Still think it’s disgusting? Well, cold sores on one’s face can make you feel dreadful, certainly, so there’s no reason to be ashamed for reacting similarly to genital herpes. It is this psychological damage and lack of self-worth encouraged by the stigma that is so much worse than the physical symptoms themselves. The sexual shame that differentiates cold sores and genital herpes should not be exaggerated. Just because the results are genital it does not mean you’re dirty, promiscuous or should be in the least bit ashamed. The symptoms of Chlamydia, for example, are often much more grotesque and painful, but are often laughed off in a social context. It is this enforced silence and shame that perpetuates the transmission of the virus: people are too reticent to talk about it, even with the lovers they share every other embarrassing detail with.

There is still no cure for avoiding the delicate topic with your partner. The disease is potentially contagious before or after noticeable outbreaks, and condoms are less protective than against AIDS, since genital herpes also spreads through skin contact. ‘Cold sores down below.’ It’s not exactly a great chat-up line, but it is a good test of character, both of honesty of the carrier and for the maturity of the prospective partner’s reaction: If they mind, they don’t matter, and if they matter, they won’t mind. This prosecution has ramped up the psychological pressure by endorsing and exacerbating the stigma of herpes, making the problem worse for millions of people.

Only about half of those knowingly infected with genital herpes divulge their status to regular sex partners. And when it comes to casual hookups, disclosure nosedives to nearly 20 per cent. You may not have any symptoms, but your partner may be extremely symptomatic; there’s no way to tell. Such a scenario truly tests a relationship; there’s a ‘blame game’ as to who gave whom the virus, and often presumed infidelity.

Do not make the assumption that having herpes will prevent you from being romantically involved or having successful long-term relationships, or even casual ones. There are millions of couples in which one or both partners have this virus. For the vast majority, the relationships stand or fall on far more important issues. ‘Herpes dating’ websites are abundant for those who don’t want to have the conversation, but one cannot see how such a minor detail – like coldsores on the face – would decimate someone’s attraction to you, or wish to spend time with you intimately or otherwise.

Now, I have herpes. I contracted it through a partner, neither of us sleeping around.

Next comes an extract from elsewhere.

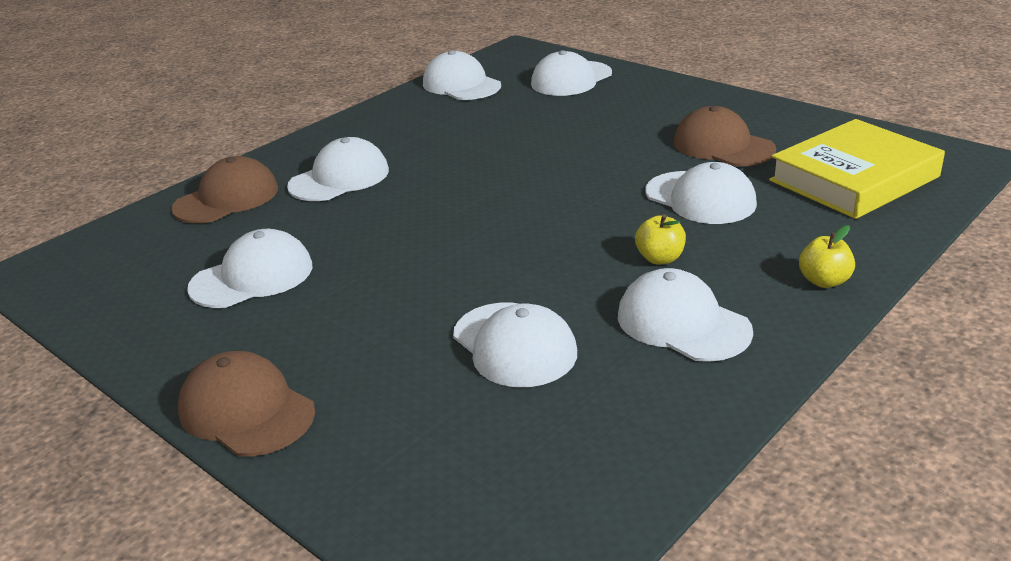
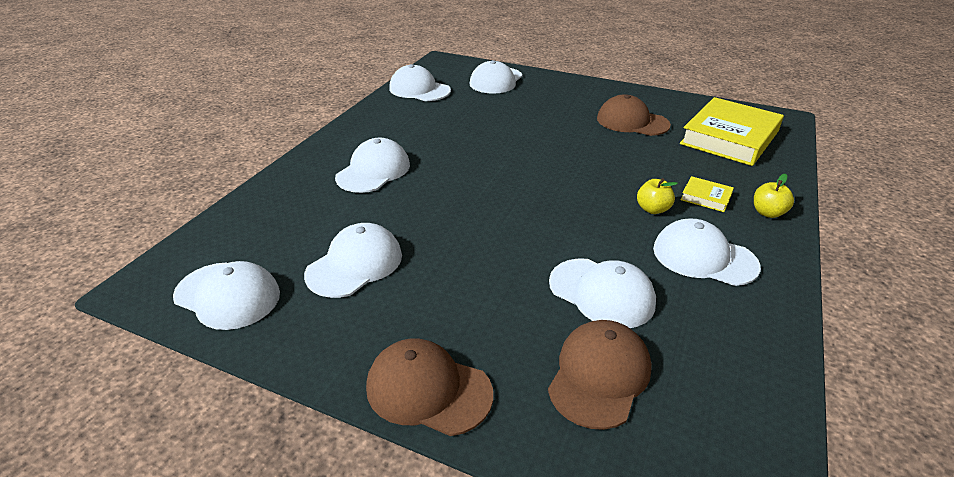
camera: 20 degrees left, 5 degrees up
(227, 198) = (289, 197): brown cap -> brown cap (599, 375)
(700, 198) = (645, 161): white cap -> white cap (227, 295)
(749, 252) = (706, 197): none -> yellow book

She had a delayed outbreak with the virus being contracted at some point over the last five years. But, she was honest about it. Having been blighted by facial sores since youth, I saw it as the minor issue it was. My symptoms have been minor and never once stopped me from having sex, go about my day or cause me an inordinate amount of pain. Of course, at first there’s an overwhelming feeling of being contagious and dirty, the feeling that you should even quarantine yourself for the good of others. If you’re in this mindset, you frankly need to get real with your priorities.

When having an STI becomes criminalized, it discourages disclosure because once someone is identified they become a potential target, regardless of how responsible they may be. The absurdity of the conviction is further evident in light of the minimal symptoms, and lack of traceability. If we are to imagine a world where one does everything one can to protect one another’s sexual health, to prevent disease transmission, and for the state to provide universal sex education free from guilt and fear; do you think prosecutions like these are the route to a world like that? Somehow, I don’t.